- ESG's fiduciary standards and potential greenwashing attract critics across the political spectrum.
- Blackrock's support of ESG has made it the prime target for scrutiny.
- Despite its popularity in recent years, sustainable investing's impact remains difficult to assess.
The state of Florida said it will divest $2 billion of investments overseen by BlackRock (BLK), the world's largest asset manager, because of the firm's support for sustainable investing.
Florida is the latest state to pull assets from BlackRock, a leading proponent of environmental, social and governance (ESG) investment strategies, which focus on investment in companies that operate based on Environmental, Social and Governance concerns.
"Using our cash to fund BlackRock's social-engineering project isn't something Florida ever signed up for," Jimmy Patronis, Florida's chief financial officer, said in a released statement. "It's got nothing to do with maximizing returns and is the opposite of what an asset manager is paid to do."
Sustainable investing has gained increasing prominence in the past decade, with hundreds of investment funds established to focus on firms specifically adhering to ESG principles. But the approach has attracted increased scrutiny from institutional investors such as pension funds, who worry that ESG strategies may fail to meet fiduciary responsibilities by potentially sacrificing potential investment returns in favor ESG standards.
Conversely, ESG strategies have encountered increasing criticism for turning a blind eye to greenwashing. Many investors worry the rising focus on ESG investing either leads funds and companies to make unsubstantiated claims that overstate the positive impact of their policies or understate the impact of their environmentally or socially damaging operations or a combination of both.
In the Crosshairs
BlackRock, an early ESG investing advocate and manager of $8 trillion in global assets, has turned into the poster child for ESG critics across the ideological and political spectrum.
Some Republicans view the firm as a climate activist too focused on a battle against global warming to adequately meet what they see as its primary purpose: making money for investors.
Some Democrats, on the other hand, see BlackRock's ESG support as hypocritical because it continues investing in companies they view as anti-ESG, such as fossil fuel producers.
That has led to an amalgam of state-by-state policies toward public ESG investments, mostly depending on which party controls a given state's executive and legislative branches.

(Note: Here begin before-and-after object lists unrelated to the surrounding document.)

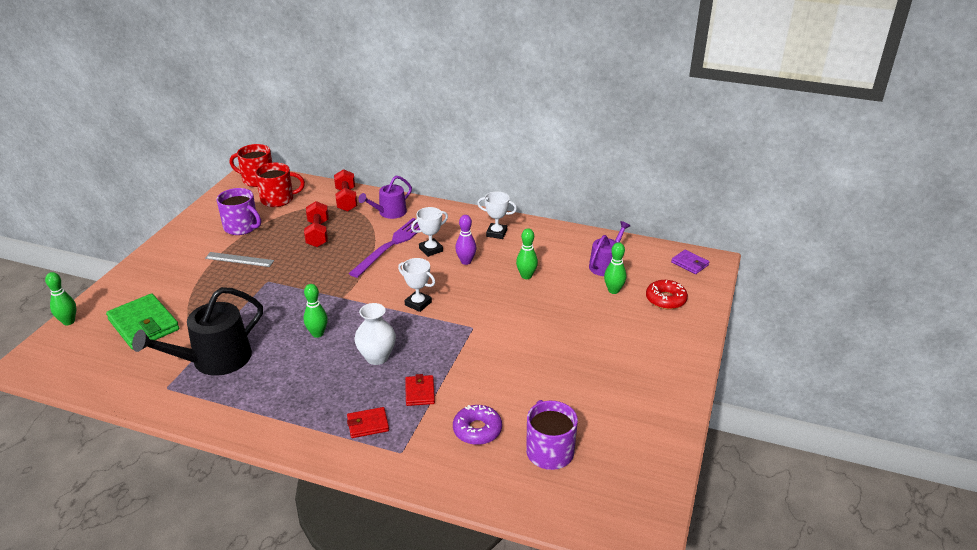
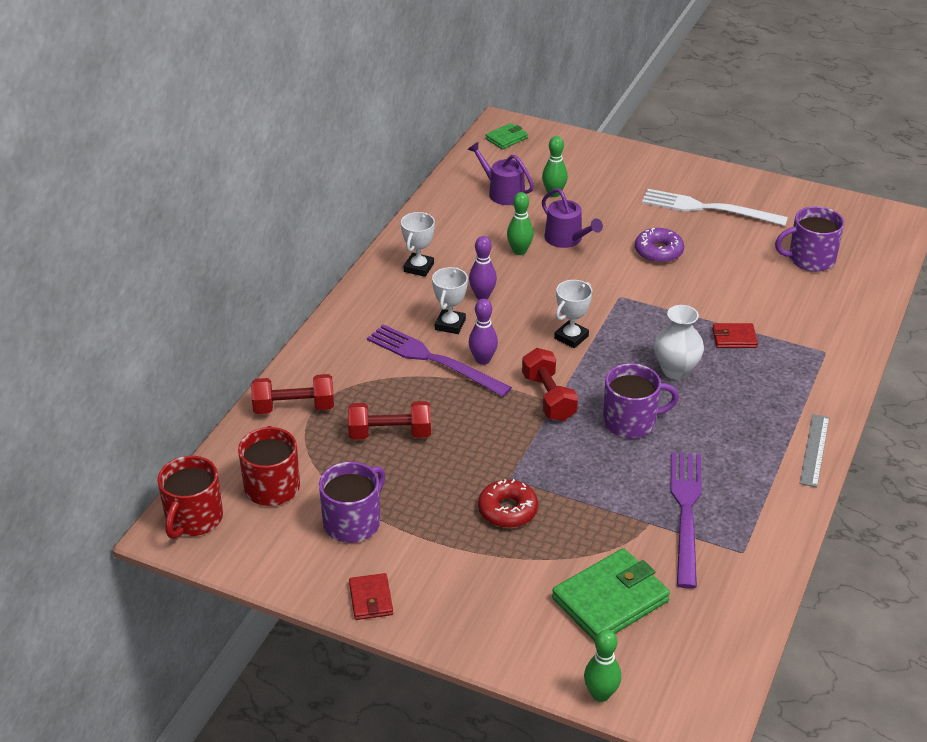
camera: 85 degrees left, 5 degrees up
black watering can [132,287,263,376] -> purple fork [671,452,702,589]
grey ruler [205,252,274,267] -> grey ruler moved to [800,414,829,487]
green bowling pin [304,284,328,338] -> purple mug [603,363,679,438]
red wallet [347,407,389,438] -> red wallet moved to [349,573,393,620]
purple watering can [358,176,412,219] -> purple watering can moved to [542,188,603,248]
white trophy [411,207,448,257] -> white trophy turned 45 degrees clockwise [432,267,468,334]
purple donut [453,405,502,445] -> purple donut moved to [635,228,684,263]
red donut [646,280,688,309] -> red donut moved to [478,479,538,528]
purple wallet [671,250,709,274] -> green wallet [485,123,528,149]
none -> purple bowling pin [469,299,498,365]
none -> red dumbbell [522,348,578,421]
none -> white fork [642,189,788,226]

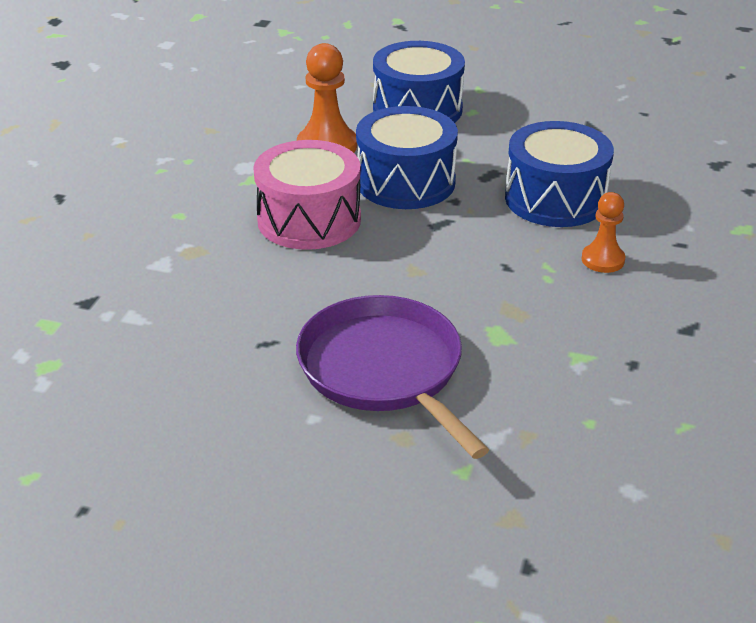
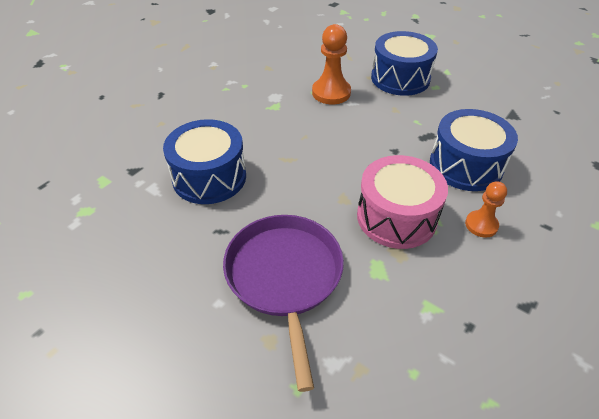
camera: 20 degrees right, 10 degrees up
pink drum [253,140,361,250] -> pink drum moved to [357,155,448,249]
blue drum [356,106,458,209] -> blue drum moved to [163,119,246,204]

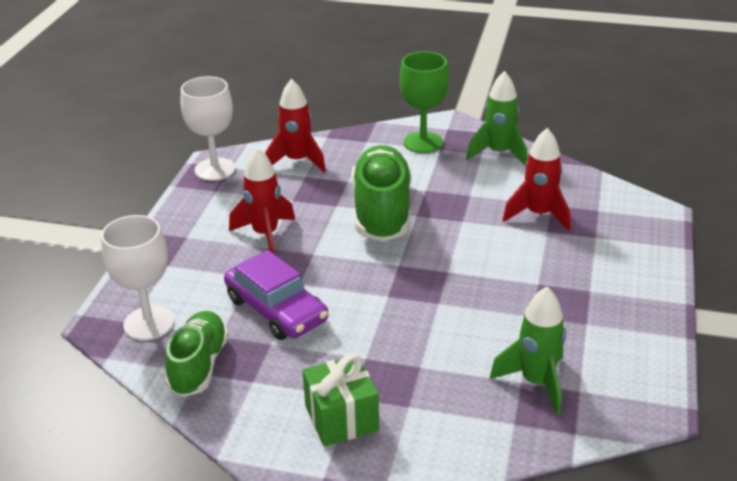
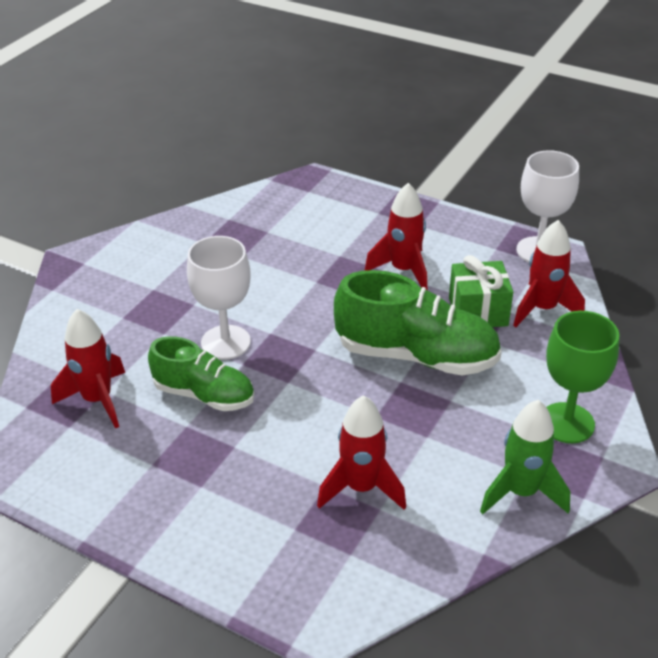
camera: 105 degrees right, 5 degrees up
white goblet [101,215,174,341] -> white goblet moved to [187,236,251,360]
green shoe [165,311,229,397] -> green shoe moved to [148,336,254,411]
purple car [224,250,328,340] -> none
green gift [302,354,379,447] -> green gift moved to [449,255,513,327]
green rocket [490,287,566,415] -> red rocket [51,309,125,428]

Five primarily Republican-led states have restricted the use of ESG factors in state investments. Other states, including Louisiana and Missouri, have also directly pulled money from BlackRock. Still others, including Texas, have banned state and local government entities from doing business with firms that have reduced investments in companies based on ESG factors.
Conversely, four primarily Democrat-led states have enacted policies promoting the integration of ESG investment standards, and several others have urged divestment from firms or industries viewed as anti-ESG.
Earlier this year, BlackRock CEO Larry Fink insisted the firm's approach of promoting society's broader interests ahead of profits transcends politics.
"Stakeholder capitalism is not about politics," he wrote in his annual letter to corporate leaders in January. "It is not a social or ideological agenda. It's not 'woke.'"
ESG: Financially Inconclusive
Combined, U.S. states now have pulled at least $3.3 billion from BlackRock because of its ESG support, and Florida's action seems to indicate the scrutiny may continue to grow.
Some investment analysts have expressed concerns about the potential impact of that scrutiny on BlackRock's business prospects, particularly amid the financial market challenges the company has faced this year. Shares of BlackRock fell 1.3% Friday, extending their year-to-date loss to 21%.
At the same time, questions have arisen about how well firms evaluate their ESG practices and whether ESG investments benefit or detract from investment returns.
A recent study cited by Harvard Business Review found that 70% of corporate executives lack confidence in their reporting on non-financial matters such as ESG, and researchers have found that companies in ESG investment portfolios have worse labor and environmental compliance records than those in non-ESG portfolios.
Meanwhile, whether companies and investors benefit financially from ESG approaches remains somewhat inconclusive, despite extensive research.
A research paper sponsored by the Stern School of Business at New York University found that sustainability initiatives improve corporate financial performance, and ESG helps protect investors from downside losses. But a recent Journal of Finance paper found that highly rated ESG funds have not outperformed lowly rated ESG funds in investment returns.